Le gouvernement, lui, reste sourd aux critiques. Pour Sébastien Lecornu, cette réforme est « une avancée nécessaire pour moderniser nos outils de sécurité ». « Les douanes ont un rôle crucial, mais elles ne peuvent pas tout faire seules. Il faut une coordination renforcée avec les autres forces de l’ordre », a-t-il déclaré lors d’une conférence de presse. Une réponse qui a laissé les syndicats de marbre. « Des mots, toujours des mots », soupire Durand. « En attendant, les criminels, eux, continuent de profiter du bordel ambiant. »
L’ombre de 2027 : un enjeu électoral maquillé en réforme sécuritaire
Derrière les querelles techniques et les postures politiques se cache une réalité plus prosaïque : cette réforme est avant tout un calcul électoral. Avec des municipales dans moins d’un an et une présidentielle qui se profile, Emmanuel Macron et son gouvernement misent sur un discours « ferme » pour séduire un électorat de droite déçu par cinq ans de gestion libérale. « C’est une stratégie classique : agiter l’épouvantail de l’insécurité pour masquer l’échec des politiques sociales et économiques », analyse Bayou.
Le problème, c’est que les Français, eux, ne sont pas dupes. Selon un sondage Ifop publié ce matin, 68 % des citoyens estiment que la sécurité ne s’améliorera pas avec cette réforme, et 54 % pensent qu’elle risque même de détériorer le climat social. Un rejet qui pourrait se retourner contre le pouvoir en place lors du prochain scrutin.

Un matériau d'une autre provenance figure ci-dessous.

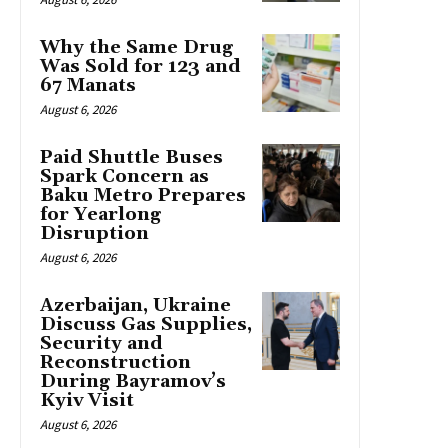
Why the Same Drug
Was Sold for 123 and
67 Manats
August 6, 2026
Paid Shuttle Buses
Spark Concern as
Baku Metro Prepares
for Yearlong
Disruption
August 6, 2026
Azerbaijan, Ukraine
Discuss Gas Supplies,
Security and
Reconstruction
During Bayramov’s
Kyiv Visit
August 6, 2026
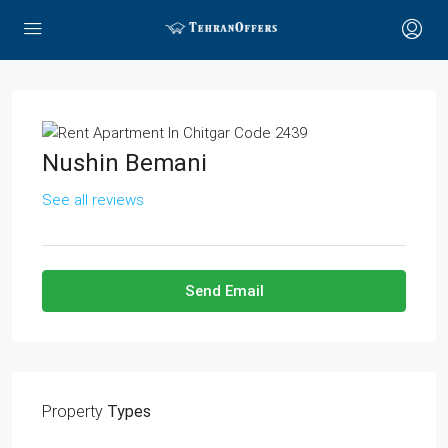
Nushin Bemani
See all reviews
Send Email
Property
Types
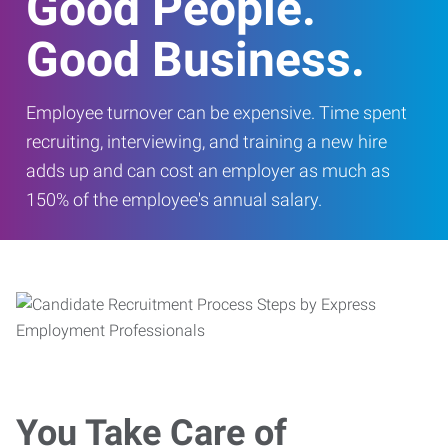
Good People.
Good Business.
Employee turnover can be expensive. Time spent
recruiting, interviewing, and training a new hire
adds up and can cost an employer as much as
150% of the employee's annual salary.
You Take Care of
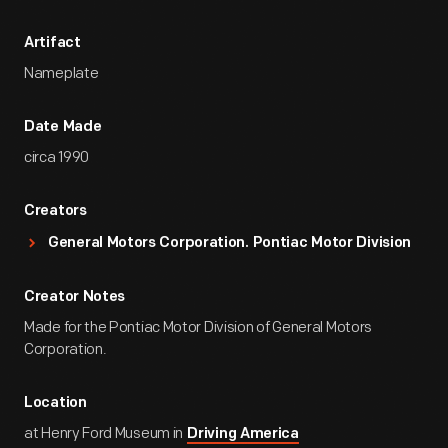
Artifact
Nameplate
Date Made
circa 1990
Creators
General Motors Corporation. Pontiac Motor Division
Creator Notes
Made for the Pontiac Motor Division of General Motors
Corporation.
Location
at Henry Ford Museum in
Driving America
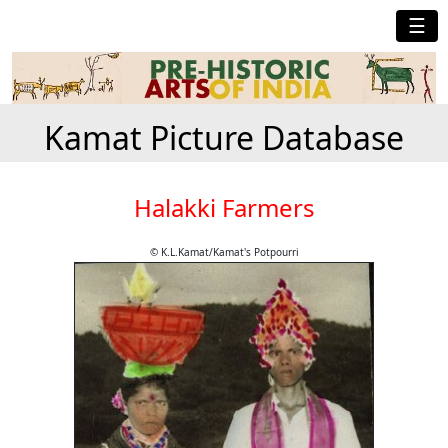
☰
Kamat Picture Database
Halakki Farmers
© K.L.Kamat/Kamat's Potpourri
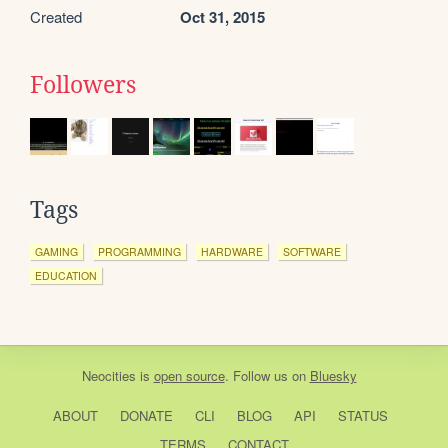
Created
Oct 31, 2015
Followers
Tags
GAMING
PROGRAMMING
HARDWARE
SOFTWARE
EDUCATION
Neocities
is
open source
. Follow us on
Bluesky
ABOUT
DONATE
CLI
BLOG
API
STATUS
TERMS
CONTACT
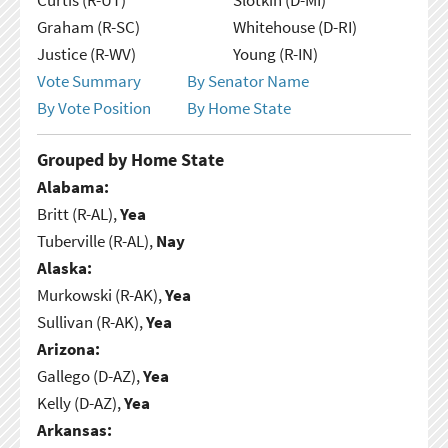
Graham (R-SC)
Whitehouse (D-RI)
Justice (R-WV)
Young (R-IN)
Vote Summary
By Senator Name
By Vote Position
By Home State
Grouped by Home State
Alabama:
Britt (R-AL),
Yea
Tuberville (R-AL),
Nay
Alaska:
Murkowski (R-AK),
Yea
Sullivan (R-AK),
Yea
Arizona:
Gallego (D-AZ),
Yea
Kelly (D-AZ),
Yea
Arkansas:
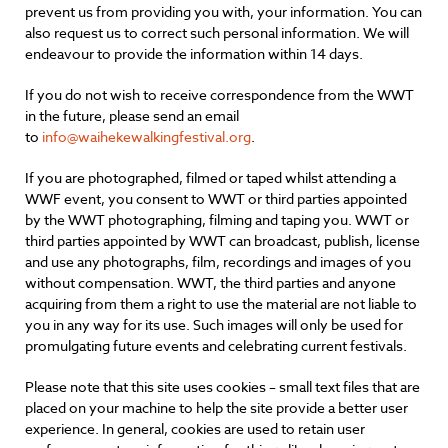
prevent us from providing you with, your information. You can
also request us to correct such personal information. We will
endeavour to provide the information within 14 days.
If you do not wish to receive correspondence from the WWT
in the future, please send an email
to
info@waihekewalkingfestival.org
.
If you are photographed, filmed or taped whilst attending a
WWF event, you consent to WWT or third parties appointed
by the WWT photographing, filming and taping you. WWT or
third parties appointed by WWT can broadcast, publish, license
and use any photographs, film, recordings and images of you
without compensation. WWT, the third parties and anyone
acquiring from them a right to use the material are not liable to
you in any way for its use. Such images will only be used for
promulgating future events and celebrating current festivals.
Please note that this site uses cookies – small text files that are
placed on your machine to help the site provide a better user
experience. In general, cookies are used to retain user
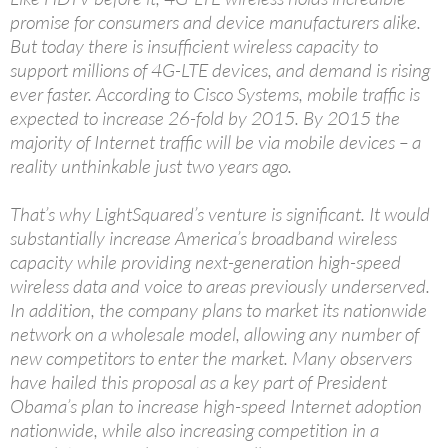
promise for consumers and device manufacturers alike.
But today there is insufficient wireless capacity to
support millions of 4G-LTE devices, and demand is rising
ever faster. According to Cisco Systems, mobile traffic is
expected to increase 26-fold by 2015. By 2015 the
majority of Internet traffic will be via mobile devices – a
reality unthinkable just two years ago.
That’s why LightSquared’s venture is significant. It would
substantially increase America’s broadband wireless
capacity while providing next-generation high-speed
wireless data and voice to areas previously underserved.
In addition, the company plans to market its nationwide
network on a wholesale model, allowing any number of
new competitors to enter the market. Many observers
have hailed this proposal as a key part of President
Obama’s plan to increase high-speed Internet adoption
nationwide, while also increasing competition in a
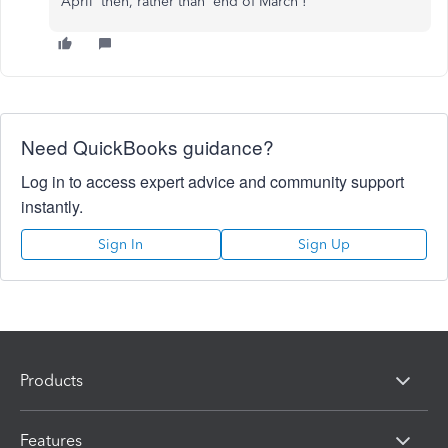
April' then, rather than 'end of March'!
Need QuickBooks guidance?
Log in to access expert advice and community support
instantly.
Sign In
Sign Up
Products
Features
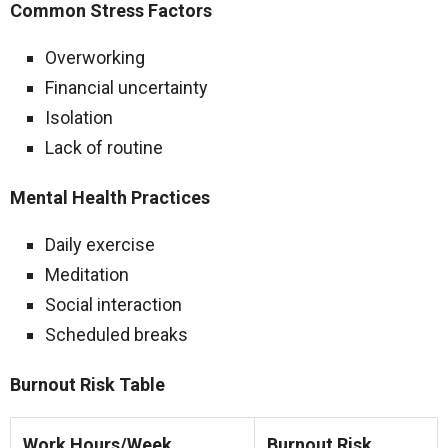
Common Stress Factors
Overworking
Financial uncertainty
Isolation
Lack of routine
Mental Health Practices
Daily exercise
Meditation
Social interaction
Scheduled breaks
Burnout Risk Table
Work Hours/Week
Burnout Risk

« Le gouvernement joue avec le feu », prévient Moreau. « En affaiblissant les douanes, il prend le risque de créer un vide sécuritaire que des groupes criminels ou des mouvements extrémistes pourraient exploiter. Et ça, ce n’est bon pour personne. »
Une chose est sûre : la bataille des polices ne fait que commencer. Et elle risque de laisser des traces.